5 - Movimentação feérica do advogado de defesa dos acusados presos. Ele levanta suspeitas, a torto e a direito (ou seria à direita, como sugerem alguns?), planta "denúncias" e atua em cena como uma espécie de Chacrinha do tempo do Twitter e do Facebook, aparentemente mais disposto a confundir que a esclarecer.
6 - Tíbias declarações sobre o caso da presidente da República, Dilma Rousseff, via redes sociais, para uma sociedade perplexa à espera das palavras e atitudes de estadista que o momento exige.
No meio desta Babel de declarações desencontradas, momentos, também, de razoabilidade e bom senso. Demonstrações pungentes e saudáveis de que nem tudo está perdido.
Três exemplos, para contextualizar:
1 - A mensagem postada no Facebook pela filha, ao se despedir do pai-herói cinegrafista, estupidamente morto quando executava o seu trabalho. Merece reprodução e leitura integrais, mas aqui vai apenas um trecho marcante: Meu nome é Vanessa Andrade, tenho 29 anos e acabo de perder meu pai. Quando decidi ser jornalista, aos 16, ele quase caiu duro. Disse que era profissão ingrata, salário baixo e muita ralação. Mas eu expliquei: vou usar seu sobrenome. Ele riu e disse: então pode!

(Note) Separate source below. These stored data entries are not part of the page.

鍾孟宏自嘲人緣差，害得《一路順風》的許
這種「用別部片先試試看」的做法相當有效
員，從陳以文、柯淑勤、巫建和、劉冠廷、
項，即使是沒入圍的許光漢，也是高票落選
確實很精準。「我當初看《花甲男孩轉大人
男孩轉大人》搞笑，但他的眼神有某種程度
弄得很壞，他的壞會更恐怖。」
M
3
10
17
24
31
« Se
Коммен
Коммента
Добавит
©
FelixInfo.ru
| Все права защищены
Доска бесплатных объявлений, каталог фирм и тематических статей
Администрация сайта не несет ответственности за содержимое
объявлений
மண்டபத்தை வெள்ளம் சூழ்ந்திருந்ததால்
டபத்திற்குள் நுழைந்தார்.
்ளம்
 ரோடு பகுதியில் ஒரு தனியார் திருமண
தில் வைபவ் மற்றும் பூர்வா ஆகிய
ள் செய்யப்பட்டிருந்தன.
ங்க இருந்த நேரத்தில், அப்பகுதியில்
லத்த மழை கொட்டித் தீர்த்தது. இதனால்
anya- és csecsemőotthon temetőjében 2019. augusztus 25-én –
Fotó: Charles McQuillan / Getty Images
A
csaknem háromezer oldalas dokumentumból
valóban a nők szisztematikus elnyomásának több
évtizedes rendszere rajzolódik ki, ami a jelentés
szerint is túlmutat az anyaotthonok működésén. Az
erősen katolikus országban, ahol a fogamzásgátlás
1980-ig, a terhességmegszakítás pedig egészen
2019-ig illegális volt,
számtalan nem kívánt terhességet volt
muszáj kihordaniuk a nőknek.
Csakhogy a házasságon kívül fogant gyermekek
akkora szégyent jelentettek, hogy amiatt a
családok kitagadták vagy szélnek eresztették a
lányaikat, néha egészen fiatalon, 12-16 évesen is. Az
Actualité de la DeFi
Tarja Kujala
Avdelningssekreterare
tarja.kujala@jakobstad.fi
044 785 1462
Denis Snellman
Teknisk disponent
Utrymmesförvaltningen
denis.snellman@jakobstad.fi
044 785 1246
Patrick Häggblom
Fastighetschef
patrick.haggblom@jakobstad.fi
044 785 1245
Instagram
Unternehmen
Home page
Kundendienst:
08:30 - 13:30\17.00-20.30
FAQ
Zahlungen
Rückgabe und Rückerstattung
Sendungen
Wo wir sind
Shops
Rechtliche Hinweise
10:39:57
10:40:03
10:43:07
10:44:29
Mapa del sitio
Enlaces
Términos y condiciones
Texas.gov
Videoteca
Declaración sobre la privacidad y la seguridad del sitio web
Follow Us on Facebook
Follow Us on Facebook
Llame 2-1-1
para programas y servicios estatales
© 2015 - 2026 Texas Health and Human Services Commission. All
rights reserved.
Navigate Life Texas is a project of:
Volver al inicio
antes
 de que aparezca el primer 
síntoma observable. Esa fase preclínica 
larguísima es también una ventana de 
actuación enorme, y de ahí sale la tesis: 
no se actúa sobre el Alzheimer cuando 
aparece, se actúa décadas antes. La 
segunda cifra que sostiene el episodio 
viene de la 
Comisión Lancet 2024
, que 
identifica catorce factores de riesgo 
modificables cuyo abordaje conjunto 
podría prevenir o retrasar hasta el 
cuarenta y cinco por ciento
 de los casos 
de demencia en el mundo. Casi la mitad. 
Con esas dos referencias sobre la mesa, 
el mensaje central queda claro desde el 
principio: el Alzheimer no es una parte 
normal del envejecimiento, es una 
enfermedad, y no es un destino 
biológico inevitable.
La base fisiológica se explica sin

2 - O comportamento discreto, mas crucial, da namorada de Caio, um dos elos mais nebulosos deste caso sombrio. Preso na baiana cidade de Feira de Santana, acuado em um quarto de pensão de beira de estrada, quando em fuga tentava chegar à casa do avô, para se esconder no Ceará. A namorada, cujo nome desconheço, mas admiro, convenceu, por telefone, o cara do rojão do Rio a ficar no quarto e parar com a aventura de desfecho imprevisível.
Depois viajou do Rio para a Bahia, subiu ao quarto de pensão com o advogado, e desceu a escada com o namorado que se entregou à polícia e, agora, recolhido à prisão de Bangu, vai esperar o desdobramento do caso que decidirá o seu destino. Admirável exemplo da moça discreta e anônima, no país de celebridades instantâneas e fugazes.
3 - A pungente e verdadeira declaração de Arlita Andrade, viúva de Santiago, à repórter da TV Globo, depois da última visita ao marido, na UTI do hospital do Rio: "Ele não pode estar indo em vão".
Que estas palavras e exemplos de dignidade e sensatez sejam entendidos e frutifiquem, no meio da navegação do barco de insensatos que singra os mares agitados do Brasil nestes temerários dias de ano eleitoral. A conferir.